1I since learned to prevent Windows Update from both rebooting your computer and nagging you to reboot every 10 minutes.
2You can set it up to keep a certain number of days archived, or set a maximum amount of disk space to allocate.

7 Comments

  • seems like it would be a bit intrusive of performance? could you talk to that issue?>

  • @James - Performance isn't a problem at all. The interval between screenshots is configurable. I use the default, 10 seconds, and it's not even noticible in noticable if I watch the CPU utilization. Of course, you can disable it temporarily if a 5% CPU hit every 10 seconds is getting in the way of other work, but that would be tempting fate.

  • Cool idea to use timesnapper as a "black box" for your PC. Somehow I suspect there's gotta be a better technology solution than taking regular screenshots.. seems so ghetto. But hey, if it works, who am I to judge?

    I tested TimeSnapper and it was taking 1 megabyte screenshots (both PNG and EMF were roughly the same size) on my 3 x 1280x1024 monitor array.

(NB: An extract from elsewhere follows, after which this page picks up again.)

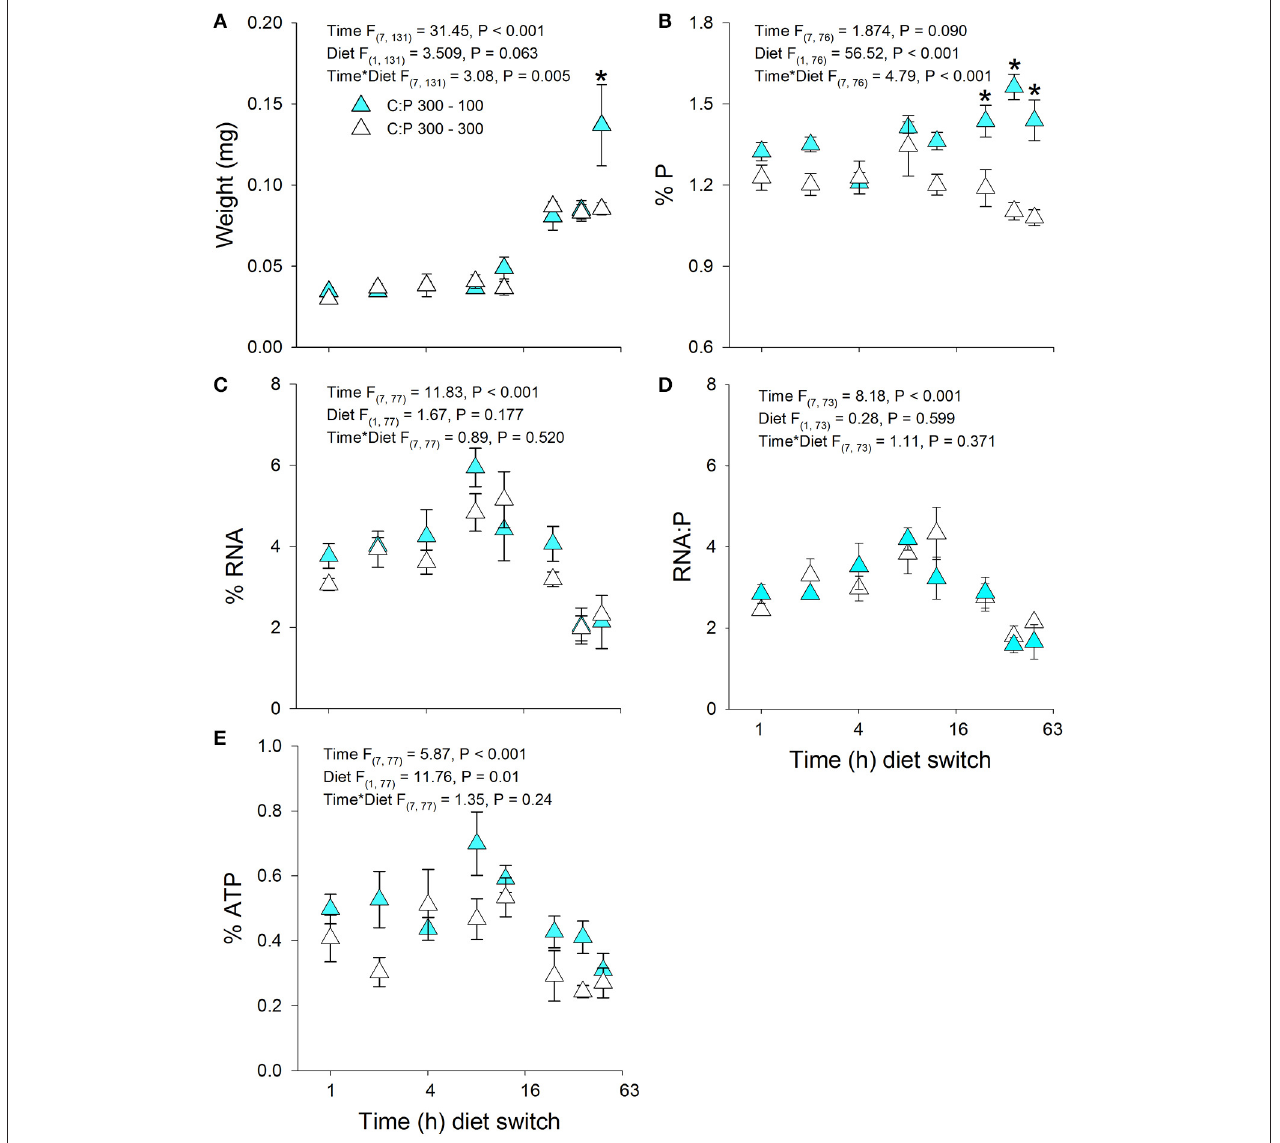
FIGURE 3 | Acute averages ± standard error in Daphnia mass (A) and metabolic P-pools ( B ; body %P, C ; body %RNA, D ; RNA:P, E ; body %ATP). White triangles are animals maintained at C:P 300 while cyan triangles representing animals that were switched to C:P 100 * indicates significant changes between switched diets and non-switched diets ( P <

So that's 6 megabytes per minute, 360 megabytes per hour, 8.6 gigabytes per day.

  • I set mine to use JPG at 100% and got it down to 350K per shot and it looks goody good. Ghetto?

  • @Jeff - Funny that you say that - "TimeSnapper - My Black Box" was my original title for this post. Yeah, that's a lot of screen space. If you do use EMF, be sure to use 100% resolution. A 90% EMF actually takes more space than at 100%.

    There are some options for controlling disk usage, though. Depending on how you use your screens, maybe you'd only want TimeSnapper to back up one screen. You can cut the usage in half by changing the frequency to every 20 seconds, and you'd still probably get most of the benefit. You can cut the number of days you archive - even 2 days of backup is a great safety net.

    Your estimate is inaccurate, too, because it only saves the screenshots when the screen has updated. On a very busy day last week (activity from 8 AM to 10 PM, no meetings), it took 2400 screenshots. That put you off by a factor of at least 4.

  • TimeSnapper have any sort of support for OCR? Would really be nice if it could run an OCR on the images and then you could search for some specific text.

  • I’d like to know if you’ve had any memory issues or memory leak experiences with TimeSnapper. The last time I had it in my old computer, my system became slow because it takes long time on HD swapping.